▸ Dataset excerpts
--------------------------------------------------

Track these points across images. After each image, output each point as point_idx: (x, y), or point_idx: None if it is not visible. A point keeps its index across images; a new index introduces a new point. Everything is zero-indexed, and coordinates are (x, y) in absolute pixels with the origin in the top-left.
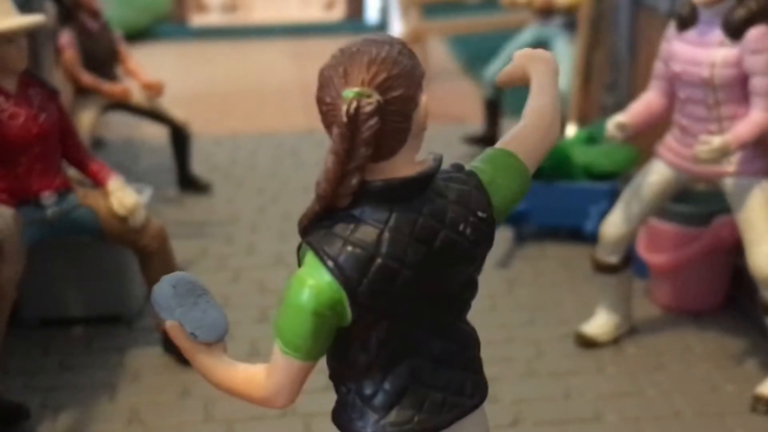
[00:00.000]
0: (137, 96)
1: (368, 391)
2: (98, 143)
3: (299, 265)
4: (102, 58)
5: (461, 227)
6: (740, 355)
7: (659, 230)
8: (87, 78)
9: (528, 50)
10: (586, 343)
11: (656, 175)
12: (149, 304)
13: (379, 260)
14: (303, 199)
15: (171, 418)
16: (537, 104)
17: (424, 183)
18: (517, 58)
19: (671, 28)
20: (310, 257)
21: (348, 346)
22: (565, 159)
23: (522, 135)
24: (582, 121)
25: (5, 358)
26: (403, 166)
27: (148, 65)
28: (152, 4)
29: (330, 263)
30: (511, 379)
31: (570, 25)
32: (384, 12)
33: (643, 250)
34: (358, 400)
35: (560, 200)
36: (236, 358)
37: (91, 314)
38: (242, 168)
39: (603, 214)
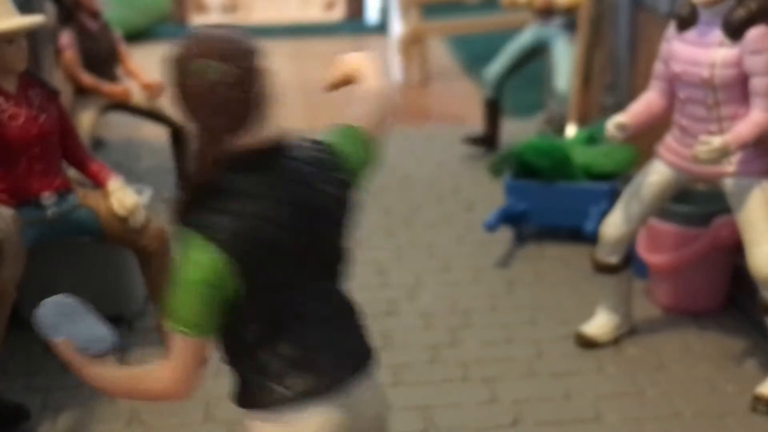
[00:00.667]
0: (137, 96)
1: (262, 361)
2: (98, 143)
3: (178, 249)
4: (102, 59)
5: (321, 187)
6: (740, 356)
7: (659, 230)
8: (87, 78)
9: (355, 55)
10: (587, 343)
11: (656, 175)
12: (149, 304)
13: (251, 222)
14: None
15: (171, 418)
16: (373, 86)
17: (279, 149)
18: (346, 61)
19: (671, 28)
20: (193, 236)
21: (237, 322)
22: (565, 159)
23: (363, 112)
24: (582, 121)
25: (5, 358)
26: (257, 136)
27: (148, 66)
28: (152, 5)
29: (214, 236)
30: (512, 379)
31: (570, 25)
32: (384, 12)
33: (643, 250)
34: (255, 373)
35: (560, 200)
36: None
37: None
38: None
39: (603, 215)
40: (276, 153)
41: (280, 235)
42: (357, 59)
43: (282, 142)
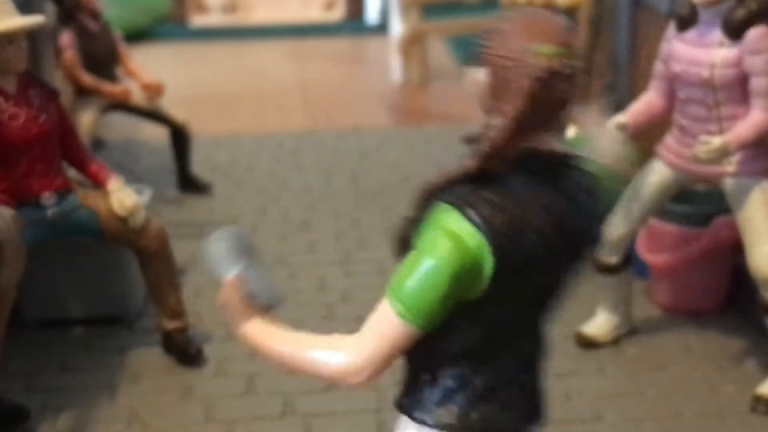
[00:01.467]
0: (137, 96)
1: (457, 381)
2: (98, 144)
3: (418, 228)
4: (102, 59)
5: (586, 216)
6: (740, 356)
7: (659, 230)
8: (87, 79)
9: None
10: (586, 343)
11: (656, 175)
12: (149, 304)
13: (529, 236)
14: (303, 200)
15: (171, 418)
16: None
17: (567, 161)
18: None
19: (671, 28)
20: (453, 214)
21: (453, 325)
22: None
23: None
24: None
25: (5, 359)
26: (547, 141)
27: (148, 66)
28: (152, 5)
29: (472, 213)
30: None
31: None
32: (384, 12)
33: (643, 250)
34: (440, 389)
35: None
36: (235, 358)
37: (92, 315)
38: (242, 168)
39: None
40: (562, 166)
41: (538, 246)
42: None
43: (569, 157)
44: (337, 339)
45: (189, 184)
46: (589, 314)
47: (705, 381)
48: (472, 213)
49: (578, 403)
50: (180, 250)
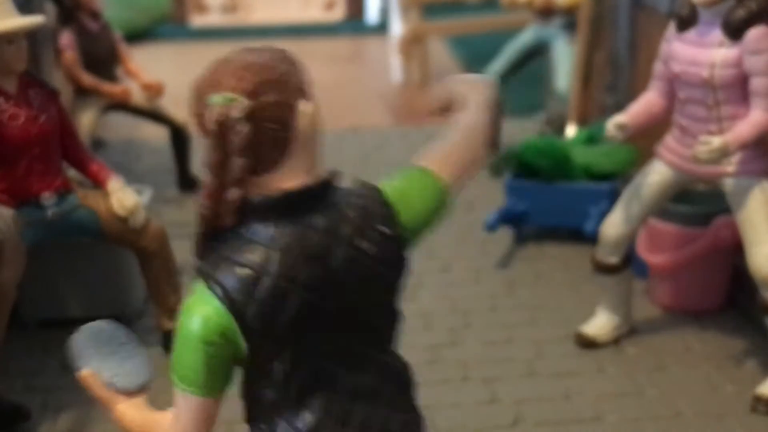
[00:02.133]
0: (137, 96)
1: (283, 428)
2: (98, 144)
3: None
4: (102, 59)
5: (357, 241)
6: (740, 356)
7: (659, 230)
8: (87, 79)
9: (466, 76)
10: (586, 343)
11: (656, 175)
12: (149, 304)
13: (266, 280)
14: None
15: None
16: (471, 120)
17: (311, 196)
18: (456, 83)
19: (671, 28)
20: (198, 284)
21: (253, 381)
22: (565, 159)
23: (448, 151)
24: (582, 121)
25: (5, 358)
26: (290, 179)
27: (148, 66)
28: (152, 5)
29: (216, 288)
30: (512, 380)
31: (570, 25)
32: (384, 12)
33: (643, 250)
34: None
35: (560, 200)
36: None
37: (92, 315)
38: None
39: (603, 215)
40: (303, 202)
41: (298, 293)
42: (465, 84)
43: (322, 188)
44: (161, 420)
45: (189, 184)
46: (589, 314)
47: (705, 381)
48: (208, 278)
49: (578, 403)
50: (180, 250)
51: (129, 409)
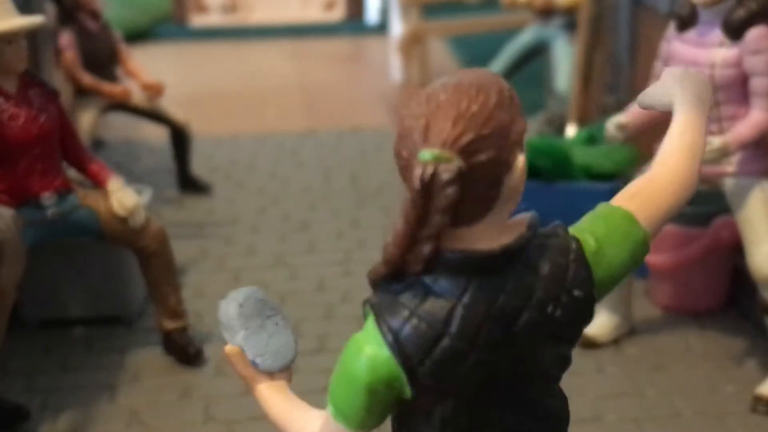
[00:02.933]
0: (137, 97)
1: None
2: (98, 144)
3: (364, 318)
4: (102, 59)
5: (550, 309)
6: (740, 356)
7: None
8: (87, 79)
9: (681, 72)
10: (586, 343)
11: None
12: (149, 304)
13: (446, 340)
14: (303, 200)
15: (171, 418)
16: (674, 148)
17: (509, 257)
18: (667, 77)
19: (671, 28)
20: (370, 322)
21: (410, 418)
22: (565, 159)
23: (650, 191)
24: (582, 121)
25: (5, 359)
26: (489, 233)
27: (148, 66)
28: (152, 5)
29: (390, 337)
30: None
31: (570, 25)
32: (384, 12)
33: None
34: None
35: (560, 200)
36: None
37: (92, 315)
38: (242, 169)
39: None
40: (506, 261)
41: (475, 355)
42: (671, 80)
43: (517, 248)
44: (306, 425)
45: (189, 184)
46: None
47: (705, 381)
48: (383, 324)
49: (578, 403)
50: (180, 251)
51: (271, 393)
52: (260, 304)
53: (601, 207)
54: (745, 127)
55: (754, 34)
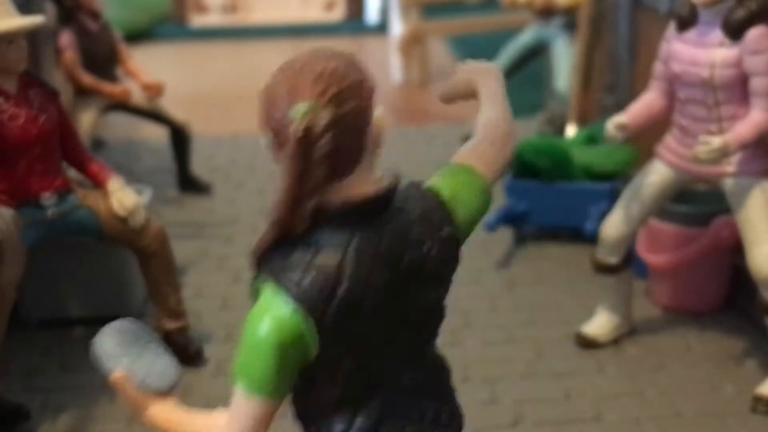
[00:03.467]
0: (137, 97)
1: (339, 429)
2: (98, 144)
3: (254, 299)
4: (102, 59)
5: (426, 247)
6: (740, 356)
7: (659, 230)
8: (87, 79)
9: (471, 64)
10: (587, 343)
11: (656, 175)
12: (149, 304)
13: (343, 286)
14: None
15: None
16: (491, 115)
17: (384, 201)
18: (461, 72)
19: (671, 28)
20: (268, 289)
21: (314, 382)
22: (565, 159)
23: (479, 149)
24: (582, 121)
25: (5, 359)
26: (360, 185)
27: (148, 66)
28: (152, 5)
29: (292, 292)
30: (512, 380)
31: (570, 25)
32: (384, 12)
33: (643, 250)
34: None
35: (560, 200)
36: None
37: (92, 315)
38: (242, 169)
39: (603, 215)
40: (377, 207)
41: (369, 296)
42: (474, 72)
43: (386, 193)
44: (213, 423)
45: (189, 184)
46: (589, 314)
47: (705, 381)
48: (283, 282)
49: (578, 403)
50: (180, 251)
51: (165, 411)
52: (135, 334)
53: (445, 167)
54: (745, 127)
55: (754, 34)
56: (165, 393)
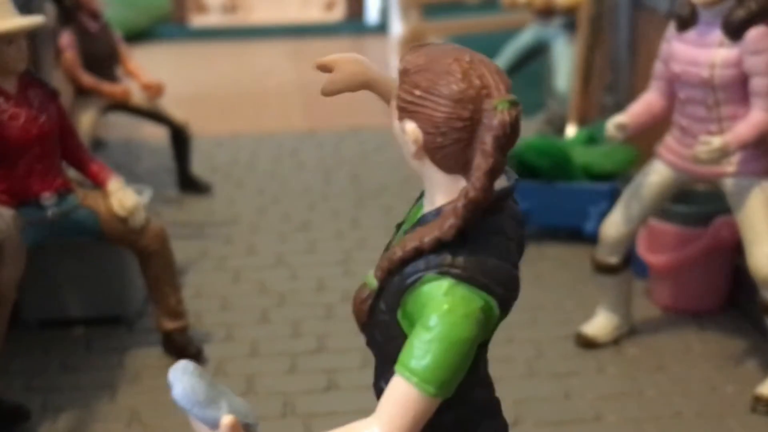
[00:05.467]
0: (137, 97)
1: (481, 401)
2: (98, 144)
3: (399, 296)
4: (102, 59)
5: (515, 236)
6: (740, 356)
7: (659, 230)
8: (87, 79)
9: (343, 56)
10: (586, 343)
11: (656, 175)
12: (149, 304)
13: (512, 270)
14: (303, 200)
15: (171, 418)
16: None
17: (505, 191)
18: (342, 63)
19: (671, 28)
20: (457, 286)
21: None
22: (565, 159)
23: None
24: (582, 121)
25: (6, 359)
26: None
27: (148, 66)
28: (152, 5)
29: (484, 281)
30: (512, 380)
31: (570, 25)
32: (384, 12)
33: (643, 250)
34: (474, 412)
35: (560, 200)
36: (235, 358)
37: (92, 315)
38: (242, 169)
39: (603, 215)
40: (505, 195)
41: (517, 279)
42: (360, 61)
43: (510, 186)
44: (365, 428)
45: (189, 184)
46: (589, 314)
47: (705, 381)
48: (475, 280)
49: (578, 403)
50: (180, 251)
51: None
52: (202, 373)
53: None
54: (745, 127)
55: (754, 34)
56: (256, 427)
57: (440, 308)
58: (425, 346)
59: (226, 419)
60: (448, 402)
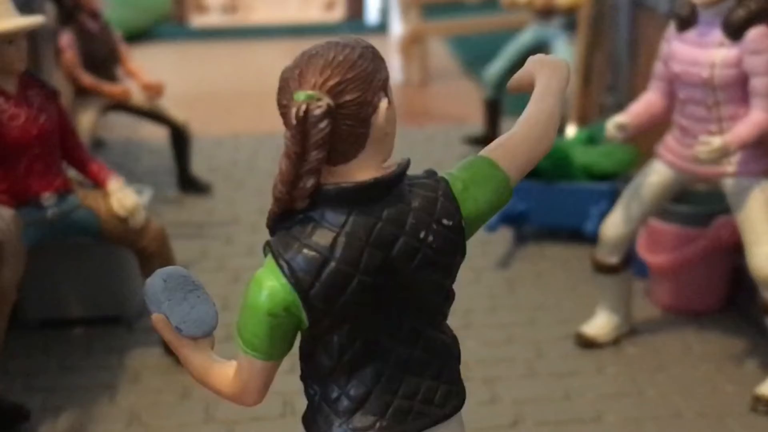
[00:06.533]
0: (137, 97)
1: (333, 394)
2: (98, 144)
3: (265, 257)
4: (102, 59)
5: (422, 235)
6: (740, 356)
7: (659, 230)
8: (87, 79)
9: (540, 56)
10: (586, 343)
11: (656, 175)
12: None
13: (332, 264)
14: None
15: (171, 419)
16: (532, 111)
17: (381, 188)
18: (529, 63)
19: (671, 28)
20: (268, 258)
21: (312, 349)
22: (565, 159)
23: (510, 143)
24: (582, 121)
25: (5, 359)
26: (364, 170)
27: (148, 66)
28: (152, 5)
29: (284, 265)
30: (512, 380)
31: (570, 25)
32: (384, 12)
33: (643, 251)
34: (324, 403)
35: (560, 200)
36: (235, 357)
37: (92, 315)
38: (242, 169)
39: (603, 215)
40: (374, 192)
41: (359, 277)
42: (537, 64)
43: (386, 180)
44: (225, 372)
45: (189, 184)
46: (589, 314)
47: (705, 381)
48: (278, 255)
49: (578, 403)
50: (180, 251)
51: (193, 355)
52: (182, 280)
53: (469, 157)
54: (745, 127)
55: (754, 34)
56: (198, 339)
57: (254, 274)
58: (241, 308)
59: (153, 317)
60: (307, 385)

--------------------------------------------------

Could you reproduce exactly, and only, the lines from the start of the records through the line containing "39: (603, 214)", leaving out the pictures?

Track these points across images. After each image, output each point as point_idx: (x, y), or point_idx: None if it is not visible. A point keeps its index across images; a new index introduces a new point. Everything is zero-indexed, and coordinates are (x, y) in absolute pixels with the origin in the top-left.
[00:00.000]
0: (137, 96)
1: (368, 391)
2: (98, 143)
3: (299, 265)
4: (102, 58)
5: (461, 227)
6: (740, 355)
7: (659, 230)
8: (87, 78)
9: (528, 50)
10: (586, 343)
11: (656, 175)
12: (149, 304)
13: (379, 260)
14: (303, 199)
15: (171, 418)
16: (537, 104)
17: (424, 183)
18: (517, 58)
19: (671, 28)
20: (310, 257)
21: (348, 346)
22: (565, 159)
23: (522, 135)
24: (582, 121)
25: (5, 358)
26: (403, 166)
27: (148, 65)
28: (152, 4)
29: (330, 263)
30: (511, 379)
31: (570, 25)
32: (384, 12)
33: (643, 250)
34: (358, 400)
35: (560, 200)
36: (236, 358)
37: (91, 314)
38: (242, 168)
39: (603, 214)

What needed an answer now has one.